Major averages finished Friday with mixed performance on lower volume. Fed Chair Janet Yellen said nothing unexpected during her speech at the annual Jackson Hole, Wyoming conference. She said the recent drop in the unemployment rate overstated the labor market's health, thus implied the Fed will not be hiking rates anytime soon. Thus the Fed remains stuck.
Year-to-date, the NASDAQ Composite is up 8.6% and the S&P 500 is up 7.6%. Fund managers of all stripes continue to struggle in this manufactured QE environment as they fail to keep up with their bogeys. Indeed, the latest from the trend following wizards show them near breakeven for the year: http://www.automated-trading-system.com/trend-following-wizards-in-july/, and have been well underperforming since 2009. Unprecedented times.
Nevertheless, pocket pivots and buyable gap ups continue to work well, and moving to the safety of cash or a short position when the market does have more than a small correction can be quickly profitable as we've discussed in detail in our webinars. Gil Morales has achieved solid mid-double-digit results so far in 2014 using "roundabout" or "bottom-fishing" pocket pivots, shunning breakouts, selling into strength when a position has a 10-20% profit, and engaging in tactical short-selling when the market corrected in late January and again in March-April. Thus there are ways to conquer this market, and utilizing pocket pivots and buyable gap-ups in a manner that is not always obvious to the crowd offers a concrete method with which to do so.
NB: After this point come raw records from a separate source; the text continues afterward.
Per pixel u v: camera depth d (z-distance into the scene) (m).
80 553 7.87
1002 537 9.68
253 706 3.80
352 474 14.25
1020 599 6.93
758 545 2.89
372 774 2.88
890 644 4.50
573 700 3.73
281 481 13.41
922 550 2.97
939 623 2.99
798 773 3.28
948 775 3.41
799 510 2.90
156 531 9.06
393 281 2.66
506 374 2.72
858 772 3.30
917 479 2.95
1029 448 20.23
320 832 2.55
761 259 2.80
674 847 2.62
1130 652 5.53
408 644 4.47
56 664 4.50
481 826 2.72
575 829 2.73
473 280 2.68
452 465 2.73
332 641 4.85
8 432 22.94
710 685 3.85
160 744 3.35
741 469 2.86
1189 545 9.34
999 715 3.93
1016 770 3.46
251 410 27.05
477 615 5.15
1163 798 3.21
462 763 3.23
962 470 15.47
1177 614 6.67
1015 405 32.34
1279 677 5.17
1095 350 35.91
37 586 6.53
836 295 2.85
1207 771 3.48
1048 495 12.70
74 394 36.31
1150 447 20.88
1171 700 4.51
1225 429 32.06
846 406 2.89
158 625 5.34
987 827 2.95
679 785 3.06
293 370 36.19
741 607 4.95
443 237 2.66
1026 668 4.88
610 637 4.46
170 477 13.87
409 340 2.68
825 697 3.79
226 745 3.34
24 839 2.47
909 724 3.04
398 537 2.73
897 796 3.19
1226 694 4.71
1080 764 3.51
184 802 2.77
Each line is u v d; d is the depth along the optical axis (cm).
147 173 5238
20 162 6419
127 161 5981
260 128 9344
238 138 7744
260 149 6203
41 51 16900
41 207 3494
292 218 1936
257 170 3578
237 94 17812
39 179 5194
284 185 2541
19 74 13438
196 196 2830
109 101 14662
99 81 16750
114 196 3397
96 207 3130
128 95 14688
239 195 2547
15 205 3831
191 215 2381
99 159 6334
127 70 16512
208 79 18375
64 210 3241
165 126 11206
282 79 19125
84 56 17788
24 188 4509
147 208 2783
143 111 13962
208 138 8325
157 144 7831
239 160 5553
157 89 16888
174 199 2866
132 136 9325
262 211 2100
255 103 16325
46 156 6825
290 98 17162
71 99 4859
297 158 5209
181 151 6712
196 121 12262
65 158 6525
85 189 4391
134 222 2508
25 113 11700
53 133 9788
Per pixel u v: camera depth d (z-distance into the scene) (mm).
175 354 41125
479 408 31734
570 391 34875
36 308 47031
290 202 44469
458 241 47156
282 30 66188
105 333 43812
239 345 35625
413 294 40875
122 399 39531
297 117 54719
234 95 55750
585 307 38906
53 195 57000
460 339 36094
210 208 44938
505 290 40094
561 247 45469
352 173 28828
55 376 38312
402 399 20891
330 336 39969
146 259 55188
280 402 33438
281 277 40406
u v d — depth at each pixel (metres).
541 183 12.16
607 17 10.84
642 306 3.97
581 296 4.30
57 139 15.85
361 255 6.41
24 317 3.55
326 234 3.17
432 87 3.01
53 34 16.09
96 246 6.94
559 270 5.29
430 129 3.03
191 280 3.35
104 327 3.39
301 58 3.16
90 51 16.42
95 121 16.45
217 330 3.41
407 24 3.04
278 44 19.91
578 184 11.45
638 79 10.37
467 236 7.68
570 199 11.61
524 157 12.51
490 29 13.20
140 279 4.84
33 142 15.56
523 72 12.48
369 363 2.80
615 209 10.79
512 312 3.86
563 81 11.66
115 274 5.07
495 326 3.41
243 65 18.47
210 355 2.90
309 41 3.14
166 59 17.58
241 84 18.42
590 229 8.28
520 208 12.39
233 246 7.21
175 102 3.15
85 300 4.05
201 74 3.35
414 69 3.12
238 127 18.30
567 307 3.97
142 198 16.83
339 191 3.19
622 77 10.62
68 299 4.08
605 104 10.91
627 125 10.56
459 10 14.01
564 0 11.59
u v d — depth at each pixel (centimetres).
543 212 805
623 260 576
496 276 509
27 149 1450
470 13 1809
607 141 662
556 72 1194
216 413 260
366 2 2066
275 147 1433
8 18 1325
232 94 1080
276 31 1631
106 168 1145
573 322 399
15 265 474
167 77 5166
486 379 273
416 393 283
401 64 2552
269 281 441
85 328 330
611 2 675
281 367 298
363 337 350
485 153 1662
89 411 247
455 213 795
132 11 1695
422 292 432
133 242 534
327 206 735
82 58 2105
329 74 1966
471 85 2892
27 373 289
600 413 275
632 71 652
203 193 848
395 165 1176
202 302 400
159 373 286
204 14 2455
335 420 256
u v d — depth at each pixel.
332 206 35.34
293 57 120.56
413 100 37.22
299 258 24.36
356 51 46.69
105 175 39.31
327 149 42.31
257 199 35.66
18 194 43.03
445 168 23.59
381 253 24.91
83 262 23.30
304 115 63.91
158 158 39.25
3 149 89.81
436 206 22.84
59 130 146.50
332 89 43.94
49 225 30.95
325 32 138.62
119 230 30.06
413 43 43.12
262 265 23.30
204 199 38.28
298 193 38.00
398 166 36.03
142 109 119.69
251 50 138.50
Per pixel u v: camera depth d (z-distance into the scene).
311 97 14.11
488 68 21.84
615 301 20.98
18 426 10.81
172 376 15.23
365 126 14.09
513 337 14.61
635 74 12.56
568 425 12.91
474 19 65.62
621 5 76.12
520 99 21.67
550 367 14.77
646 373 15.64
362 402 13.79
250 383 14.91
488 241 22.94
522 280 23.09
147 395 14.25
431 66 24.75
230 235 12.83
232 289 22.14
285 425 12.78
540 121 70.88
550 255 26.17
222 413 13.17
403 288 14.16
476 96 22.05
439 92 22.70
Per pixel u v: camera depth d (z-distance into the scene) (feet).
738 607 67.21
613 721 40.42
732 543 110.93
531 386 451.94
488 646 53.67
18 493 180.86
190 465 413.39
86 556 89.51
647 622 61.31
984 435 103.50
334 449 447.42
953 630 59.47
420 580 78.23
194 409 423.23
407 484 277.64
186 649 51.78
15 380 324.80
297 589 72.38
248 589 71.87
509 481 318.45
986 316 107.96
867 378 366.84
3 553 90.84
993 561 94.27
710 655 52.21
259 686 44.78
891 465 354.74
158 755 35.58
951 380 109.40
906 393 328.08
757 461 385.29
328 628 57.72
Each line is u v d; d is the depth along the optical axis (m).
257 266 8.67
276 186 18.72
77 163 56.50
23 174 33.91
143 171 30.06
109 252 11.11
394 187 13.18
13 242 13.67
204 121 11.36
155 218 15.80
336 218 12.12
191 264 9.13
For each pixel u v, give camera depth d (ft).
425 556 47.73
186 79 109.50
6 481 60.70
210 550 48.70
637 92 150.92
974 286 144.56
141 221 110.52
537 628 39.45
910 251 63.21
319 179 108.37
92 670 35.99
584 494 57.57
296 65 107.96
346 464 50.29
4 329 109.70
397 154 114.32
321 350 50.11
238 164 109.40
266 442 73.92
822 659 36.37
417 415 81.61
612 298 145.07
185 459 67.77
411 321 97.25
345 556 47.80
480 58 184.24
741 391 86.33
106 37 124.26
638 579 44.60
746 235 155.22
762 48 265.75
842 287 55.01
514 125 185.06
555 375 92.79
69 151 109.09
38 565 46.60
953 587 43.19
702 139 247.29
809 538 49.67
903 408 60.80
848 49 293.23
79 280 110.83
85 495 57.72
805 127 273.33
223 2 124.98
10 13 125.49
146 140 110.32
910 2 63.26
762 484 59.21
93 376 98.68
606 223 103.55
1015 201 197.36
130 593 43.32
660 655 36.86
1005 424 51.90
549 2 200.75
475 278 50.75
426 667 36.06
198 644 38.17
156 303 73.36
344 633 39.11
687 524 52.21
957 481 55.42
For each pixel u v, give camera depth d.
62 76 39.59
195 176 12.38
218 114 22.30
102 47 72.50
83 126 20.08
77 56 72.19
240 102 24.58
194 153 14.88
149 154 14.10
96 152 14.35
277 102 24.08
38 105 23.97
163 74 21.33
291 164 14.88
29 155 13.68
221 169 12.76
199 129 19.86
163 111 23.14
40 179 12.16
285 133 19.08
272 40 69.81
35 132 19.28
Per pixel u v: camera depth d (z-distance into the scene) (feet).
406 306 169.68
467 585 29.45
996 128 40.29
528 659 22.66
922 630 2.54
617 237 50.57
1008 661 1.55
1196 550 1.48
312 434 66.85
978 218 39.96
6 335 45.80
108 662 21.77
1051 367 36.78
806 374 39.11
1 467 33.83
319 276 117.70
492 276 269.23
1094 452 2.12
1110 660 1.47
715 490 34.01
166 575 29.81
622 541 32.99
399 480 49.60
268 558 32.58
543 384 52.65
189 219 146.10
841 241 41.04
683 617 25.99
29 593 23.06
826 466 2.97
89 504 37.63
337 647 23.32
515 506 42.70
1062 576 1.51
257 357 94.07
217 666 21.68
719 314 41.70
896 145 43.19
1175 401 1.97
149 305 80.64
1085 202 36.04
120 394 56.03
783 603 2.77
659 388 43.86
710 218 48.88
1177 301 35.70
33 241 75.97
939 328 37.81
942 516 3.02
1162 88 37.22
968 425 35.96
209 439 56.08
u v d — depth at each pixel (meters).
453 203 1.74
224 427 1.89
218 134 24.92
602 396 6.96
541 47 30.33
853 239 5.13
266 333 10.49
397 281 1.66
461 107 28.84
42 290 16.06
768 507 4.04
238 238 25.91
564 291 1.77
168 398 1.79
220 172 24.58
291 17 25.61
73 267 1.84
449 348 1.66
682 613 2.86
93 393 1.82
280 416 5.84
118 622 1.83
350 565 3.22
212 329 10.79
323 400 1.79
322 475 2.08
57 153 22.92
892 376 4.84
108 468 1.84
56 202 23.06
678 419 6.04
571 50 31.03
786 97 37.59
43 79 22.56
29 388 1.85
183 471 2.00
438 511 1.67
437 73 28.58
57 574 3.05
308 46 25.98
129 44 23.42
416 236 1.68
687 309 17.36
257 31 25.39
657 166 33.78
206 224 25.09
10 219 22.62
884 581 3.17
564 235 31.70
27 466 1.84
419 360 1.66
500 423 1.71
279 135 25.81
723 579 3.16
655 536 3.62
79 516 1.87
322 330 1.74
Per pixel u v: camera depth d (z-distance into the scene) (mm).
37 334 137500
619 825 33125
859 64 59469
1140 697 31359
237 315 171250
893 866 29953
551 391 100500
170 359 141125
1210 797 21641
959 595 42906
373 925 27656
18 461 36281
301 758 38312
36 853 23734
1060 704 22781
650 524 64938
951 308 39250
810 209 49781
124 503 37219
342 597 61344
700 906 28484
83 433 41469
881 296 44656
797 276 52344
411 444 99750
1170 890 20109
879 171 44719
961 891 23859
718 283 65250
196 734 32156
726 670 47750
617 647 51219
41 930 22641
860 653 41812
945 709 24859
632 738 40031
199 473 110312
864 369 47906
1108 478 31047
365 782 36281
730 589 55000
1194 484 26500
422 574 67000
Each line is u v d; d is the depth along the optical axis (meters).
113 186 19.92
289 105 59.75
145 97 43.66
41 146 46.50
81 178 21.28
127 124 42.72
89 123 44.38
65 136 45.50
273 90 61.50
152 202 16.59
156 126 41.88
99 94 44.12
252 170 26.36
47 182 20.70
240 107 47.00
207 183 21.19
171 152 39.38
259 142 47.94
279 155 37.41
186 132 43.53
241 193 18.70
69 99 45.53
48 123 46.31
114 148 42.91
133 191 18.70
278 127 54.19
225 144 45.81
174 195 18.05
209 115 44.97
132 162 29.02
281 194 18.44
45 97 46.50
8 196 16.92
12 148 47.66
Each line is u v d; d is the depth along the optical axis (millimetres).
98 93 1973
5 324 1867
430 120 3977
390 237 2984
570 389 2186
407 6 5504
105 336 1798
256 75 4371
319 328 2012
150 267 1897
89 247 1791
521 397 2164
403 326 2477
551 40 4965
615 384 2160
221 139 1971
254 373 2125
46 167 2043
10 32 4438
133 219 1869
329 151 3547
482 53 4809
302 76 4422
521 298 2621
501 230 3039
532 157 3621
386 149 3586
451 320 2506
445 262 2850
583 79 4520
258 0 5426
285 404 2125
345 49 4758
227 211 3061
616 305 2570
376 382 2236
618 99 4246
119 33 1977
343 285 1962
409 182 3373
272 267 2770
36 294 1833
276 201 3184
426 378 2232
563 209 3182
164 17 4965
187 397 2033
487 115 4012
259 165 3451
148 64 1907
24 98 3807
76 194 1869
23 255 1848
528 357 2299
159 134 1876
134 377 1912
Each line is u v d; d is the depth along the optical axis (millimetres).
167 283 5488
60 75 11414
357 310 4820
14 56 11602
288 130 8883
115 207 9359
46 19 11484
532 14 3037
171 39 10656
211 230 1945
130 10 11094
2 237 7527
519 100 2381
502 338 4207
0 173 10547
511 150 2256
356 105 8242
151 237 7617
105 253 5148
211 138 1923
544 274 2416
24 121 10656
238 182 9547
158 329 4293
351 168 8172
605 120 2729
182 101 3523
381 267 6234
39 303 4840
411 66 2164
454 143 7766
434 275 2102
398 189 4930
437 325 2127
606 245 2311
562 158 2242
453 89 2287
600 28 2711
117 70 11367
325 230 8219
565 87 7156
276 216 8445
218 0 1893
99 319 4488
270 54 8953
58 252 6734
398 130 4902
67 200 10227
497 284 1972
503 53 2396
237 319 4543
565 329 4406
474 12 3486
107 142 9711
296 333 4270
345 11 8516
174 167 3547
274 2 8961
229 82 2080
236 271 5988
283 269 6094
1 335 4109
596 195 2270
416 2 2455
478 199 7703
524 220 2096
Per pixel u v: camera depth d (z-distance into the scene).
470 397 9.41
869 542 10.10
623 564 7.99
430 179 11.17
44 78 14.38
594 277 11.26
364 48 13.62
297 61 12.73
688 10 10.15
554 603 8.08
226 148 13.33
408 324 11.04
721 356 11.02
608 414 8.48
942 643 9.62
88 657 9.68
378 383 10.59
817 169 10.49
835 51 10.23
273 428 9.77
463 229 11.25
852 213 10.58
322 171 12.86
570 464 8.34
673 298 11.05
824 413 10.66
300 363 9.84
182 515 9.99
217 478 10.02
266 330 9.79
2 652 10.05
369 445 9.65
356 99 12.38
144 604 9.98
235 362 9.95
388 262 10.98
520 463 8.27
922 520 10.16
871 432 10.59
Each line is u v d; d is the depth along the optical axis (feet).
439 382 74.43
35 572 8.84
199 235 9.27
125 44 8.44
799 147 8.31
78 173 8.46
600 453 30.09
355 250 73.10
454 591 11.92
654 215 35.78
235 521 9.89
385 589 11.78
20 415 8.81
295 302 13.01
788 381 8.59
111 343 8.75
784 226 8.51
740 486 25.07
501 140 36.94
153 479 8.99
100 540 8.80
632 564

This relentless uptrend began in 2009 then continued in January 2013 without so much as a correction beyond 6.1% on the S&P 500 due to a number of central banks jumping on the QE bandwagon in full measure. The many economic issues at home and abroad as well as skirmishes between various nations (Russia, Ukraine, Israel, Palestine, etc) so far have only caused short term corrections as the market is quick to find a floor. And when all hell seems about to break loose as it did earlier this year in February and then April and most recently August, the market starts to quietly tip toe higher. It has repeated this behavior a number of times prior to this year, as we all remember how bad things looked in June 2013, November 2012, and June 2012.
So while market participants continue to wait for "the big crash", over the last century, such major market action has always been preceded by ample warning signs. The Fed by way of QE has managed to keep rates at unprecedentedly low levels, but should the Fed lose control of interest rates due to an accelerating inflation rate, the stock market will most likely telegraph such aberrant action ahead of time. Of course, the market lives to surprise and such action could instead fuel stock markets higher either due to a weakening dollar or an economy that finally gains traction. Historically speaking, rising rates after a prolonged period of low rates usually indicates a strengthening economy, which in turn, pushes the stock market higher. What the Fed wants to avoid is a period of prolonged stagflation where inflation spikes leaving no room for QE while growth remains stagnant due to higher rates which remain high because the Fed has no room to print money.
The MDM will continue to utilize short term signals to move to the safety of cash as even if a crash doesn't occur, market corrections of several percent can and will occur. MDM will also utilize longer term strategies to stay long an uptrend as it did from May 13 to July 10 of this year, and most recently on August 20.
Keep in mind that minor corrections of as little as a few percent in the major indices has resulted in itchy institutional trigger fingers which push leading stocks lower a lot faster, so keep your stops tight or sell into strength. Nimble reaction times are required to benefit in this manipulated environment. The same itchy trigger fingers then are quick to buy back as fund managers must not be left behind in a manufactured market environment that continues to push the major indices relentlessly higher, thus correcting markets find a floor relatively quickly.